**Given task:**
Copy each of the entries below word for word, keeping every line as it appears.

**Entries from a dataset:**
──────
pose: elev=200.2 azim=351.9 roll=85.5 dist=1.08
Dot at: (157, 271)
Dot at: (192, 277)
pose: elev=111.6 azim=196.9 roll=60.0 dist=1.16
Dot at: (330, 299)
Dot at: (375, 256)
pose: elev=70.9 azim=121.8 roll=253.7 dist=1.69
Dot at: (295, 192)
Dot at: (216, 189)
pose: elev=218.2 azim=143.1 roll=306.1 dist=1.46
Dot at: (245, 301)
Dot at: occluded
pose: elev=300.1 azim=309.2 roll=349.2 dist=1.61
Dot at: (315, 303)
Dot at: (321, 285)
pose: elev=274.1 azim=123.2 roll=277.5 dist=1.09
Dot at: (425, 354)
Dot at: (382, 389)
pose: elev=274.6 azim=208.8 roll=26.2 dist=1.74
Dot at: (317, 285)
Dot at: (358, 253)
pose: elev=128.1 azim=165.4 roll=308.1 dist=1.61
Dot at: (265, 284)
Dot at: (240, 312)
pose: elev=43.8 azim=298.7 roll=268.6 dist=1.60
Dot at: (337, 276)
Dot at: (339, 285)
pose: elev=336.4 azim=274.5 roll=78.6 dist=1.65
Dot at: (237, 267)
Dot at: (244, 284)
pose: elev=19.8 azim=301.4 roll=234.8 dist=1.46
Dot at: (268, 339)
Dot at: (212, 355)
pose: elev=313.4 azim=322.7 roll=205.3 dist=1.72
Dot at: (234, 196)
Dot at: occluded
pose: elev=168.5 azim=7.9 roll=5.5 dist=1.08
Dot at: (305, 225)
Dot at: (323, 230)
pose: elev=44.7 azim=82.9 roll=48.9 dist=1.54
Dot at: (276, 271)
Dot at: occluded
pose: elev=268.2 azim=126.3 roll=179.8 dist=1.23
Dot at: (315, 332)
──────
**Result:**
pose: elev=200.2 azim=351.9 roll=85.5 dist=1.08
Dot at: (157, 271)
Dot at: (192, 277)
pose: elev=111.6 azim=196.9 roll=60.0 dist=1.16
Dot at: (330, 299)
Dot at: (375, 256)
pose: elev=70.9 azim=121.8 roll=253.7 dist=1.69
Dot at: (295, 192)
Dot at: (216, 189)
pose: elev=218.2 azim=143.1 roll=306.1 dist=1.46
Dot at: (245, 301)
Dot at: occluded
pose: elev=300.1 azim=309.2 roll=349.2 dist=1.61
Dot at: (315, 303)
Dot at: (321, 285)
pose: elev=274.1 azim=123.2 roll=277.5 dist=1.09
Dot at: (425, 354)
Dot at: (382, 389)
pose: elev=274.6 azim=208.8 roll=26.2 dist=1.74
Dot at: (317, 285)
Dot at: (358, 253)
pose: elev=128.1 azim=165.4 roll=308.1 dist=1.61
Dot at: (265, 284)
Dot at: (240, 312)
pose: elev=43.8 azim=298.7 roll=268.6 dist=1.60
Dot at: (337, 276)
Dot at: (339, 285)
pose: elev=336.4 azim=274.5 roll=78.6 dist=1.65
Dot at: (237, 267)
Dot at: (244, 284)
pose: elev=19.8 azim=301.4 roll=234.8 dist=1.46
Dot at: (268, 339)
Dot at: (212, 355)
pose: elev=313.4 azim=322.7 roll=205.3 dist=1.72
Dot at: (234, 196)
Dot at: occluded
pose: elev=168.5 azim=7.9 roll=5.5 dist=1.08
Dot at: (305, 225)
Dot at: (323, 230)
pose: elev=44.7 azim=82.9 roll=48.9 dist=1.54
Dot at: (276, 271)
Dot at: occluded
pose: elev=268.2 azim=126.3 roll=179.8 dist=1.23
Dot at: (315, 332)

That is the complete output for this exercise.